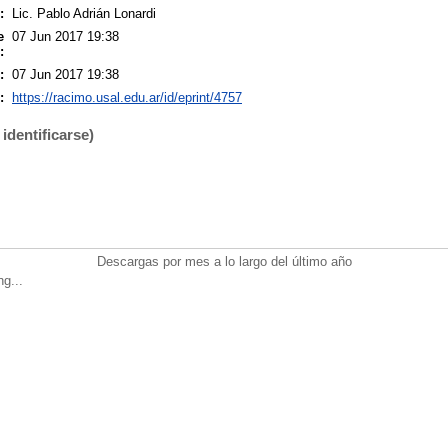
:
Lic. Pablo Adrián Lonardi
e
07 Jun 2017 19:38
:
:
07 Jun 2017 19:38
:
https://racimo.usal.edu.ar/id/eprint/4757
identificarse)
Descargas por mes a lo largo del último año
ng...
---
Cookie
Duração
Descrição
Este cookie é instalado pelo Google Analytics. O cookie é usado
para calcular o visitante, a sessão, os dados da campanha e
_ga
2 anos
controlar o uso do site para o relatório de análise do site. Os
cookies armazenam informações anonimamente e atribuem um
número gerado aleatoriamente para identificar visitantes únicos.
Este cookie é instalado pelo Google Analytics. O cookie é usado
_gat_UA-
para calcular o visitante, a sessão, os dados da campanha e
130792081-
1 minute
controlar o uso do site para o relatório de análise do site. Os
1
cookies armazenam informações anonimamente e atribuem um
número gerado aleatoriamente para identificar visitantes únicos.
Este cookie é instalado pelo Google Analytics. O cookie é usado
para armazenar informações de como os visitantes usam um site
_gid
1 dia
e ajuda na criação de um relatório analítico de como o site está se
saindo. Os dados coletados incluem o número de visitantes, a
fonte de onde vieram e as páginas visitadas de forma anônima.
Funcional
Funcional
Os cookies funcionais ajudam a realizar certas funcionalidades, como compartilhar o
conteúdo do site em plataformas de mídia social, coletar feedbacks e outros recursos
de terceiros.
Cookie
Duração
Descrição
---
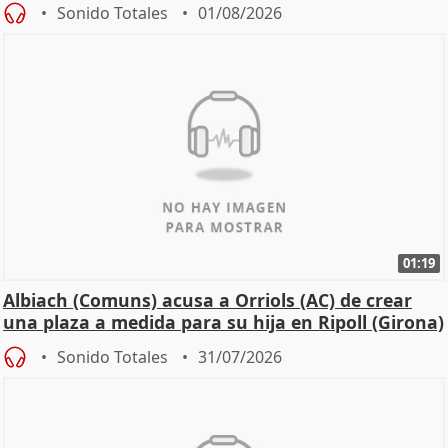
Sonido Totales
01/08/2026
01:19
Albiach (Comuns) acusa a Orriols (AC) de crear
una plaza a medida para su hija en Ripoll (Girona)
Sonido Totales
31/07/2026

#### Required action
Where the string "visitantes" turns up in a line of the data above, copy that whole line.

#### Exercise output
número gerado aleatoriamente para identificar visitantes únicos.
número gerado aleatoriamente para identificar visitantes únicos.
para armazenar informações de como os visitantes usam um site
saindo. Os dados coletados incluem o número de visitantes, a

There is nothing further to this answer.